There is a high supply of sediment from turbidity currents, slumps, and creeps into the eastern portion of the Aleutian trench. The sediments accumulated here were originally part of the Alaskan Abyssal Plain. The maximum depth of the trench is 2 km, and the deposition at the maximum depth has been 10 times faster than the abyssal plain. As a result, there is a sediment wedge that is 20–30 km wide and 1 km thick has been created over ~0.6 my. These sediments are mostly Mesozoic in age, characterized by a consolidated trench deposit grading from sandstone, sandstone and shale, to abyssal turbidity sediments. The most recent addition of a high volume of sediment fill is due to Pleistocene glacial erosion.

== Seismicity ==
Most of the major crustal faults found in the overriding Aleutian island arc are pre-Pleistocene, although precise dating has not been achieved.

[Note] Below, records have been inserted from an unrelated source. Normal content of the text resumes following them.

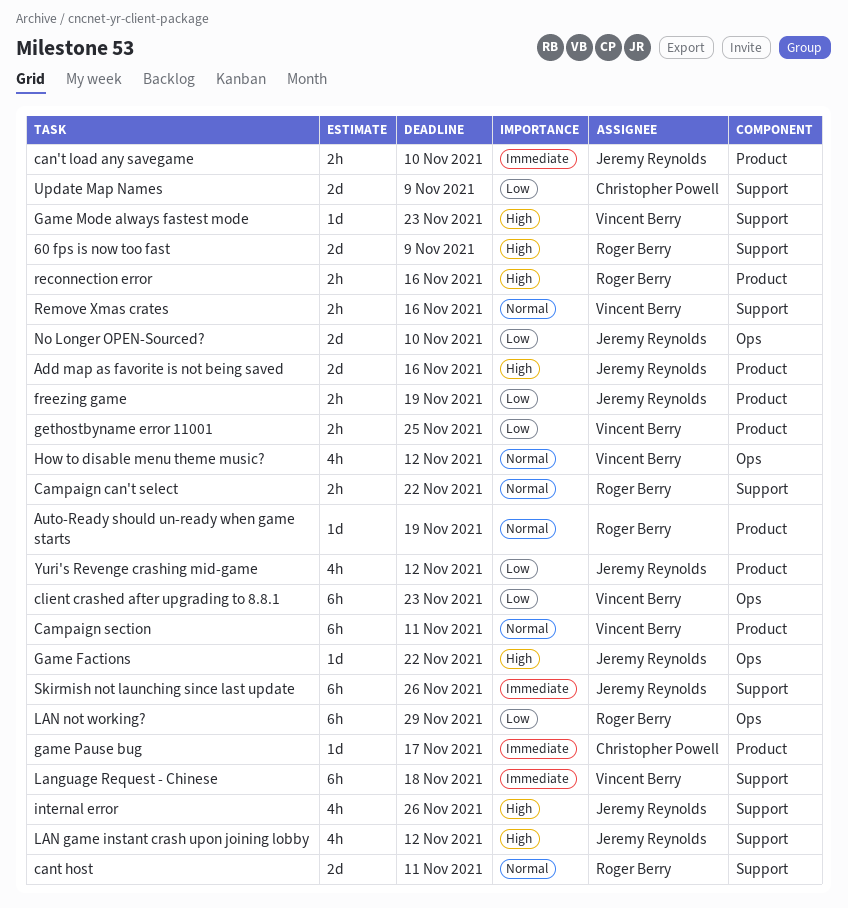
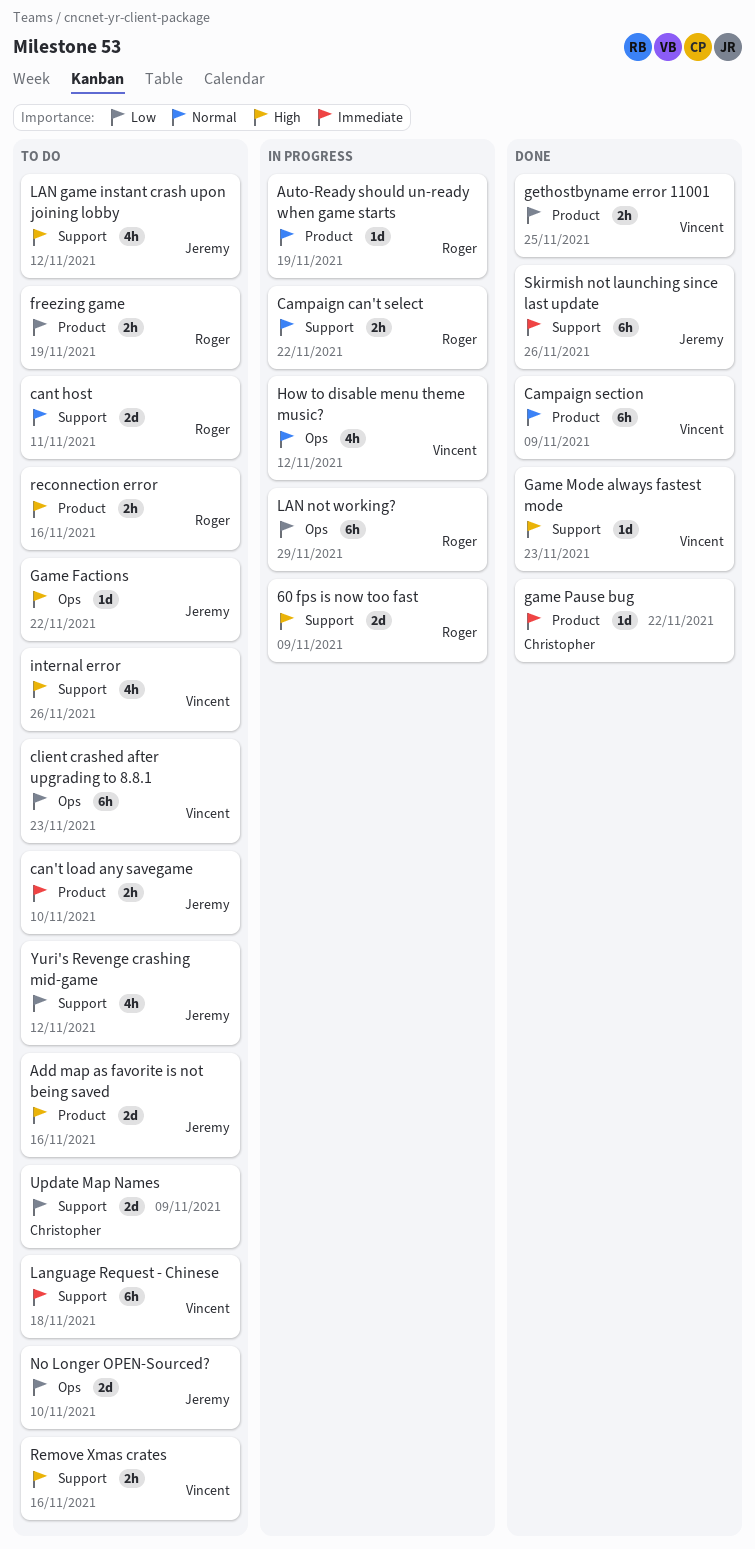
Campaign section, due: Nov 11 -> Nov 9
freezing game, owner: Jeremy Reynolds -> Roger Berry
game Pause bug, due: Nov 17 -> Nov 22
internal error, owner: Jeremy Reynolds -> Vincent Berry
Remove Xmas crates, priority: Normal -> High
Yuri's Revenge crashing mid-game, label: Product -> Support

Along the megathrust, there were 5 earthquakes that were greater than magnitude 8 in the Aleutian subduction zone within the past 80+ years : M= 8.2 Shumagin Islands in 1938, M= 8.6 Andreanof Islands in 1957, M= 9.2 Good Friday in 1964, M= 8.7 Rat Islands in 1965, and M= 8.2 near Perryville in 2021 . Tremor and slow-slip earthquakes have also been observed in the Aleutian subduction zone. The low frequency earthquake (LFE) hypocenters associated with these processes are located near Kodiak Island, Shumagin Gap, Unalaska, and the Andreanof Islands, down-dip of these great megathrust events, where the two converging plates are thought to be at least partially locked. The thickness of sedimentation in the trench does not have a correlation with presence of tremor. For example, there is ~1 km-thick late Quaternary-Holocene sediment underneath Kodiak, and ~ 200 m-thick sediment underneath the Andreanof Islands. Kodiak Island had LFE epicenters at depths of 45–60 km while Andreanof Islands had epicenters at ~60–70 km depths. However, tremor does seem to occur at a specific depth related to the age of the subducting plate. The age of the subducting plate is older towards west (Andreanof Island) where LFEs occur at greater depths (~75 km) than in the east where the plate is younger (~45 km near Kodiak Island). This may be because the depths at which the hydrous minerals release water and produce tremors are greater when the plate is older, colder, and subducting faster.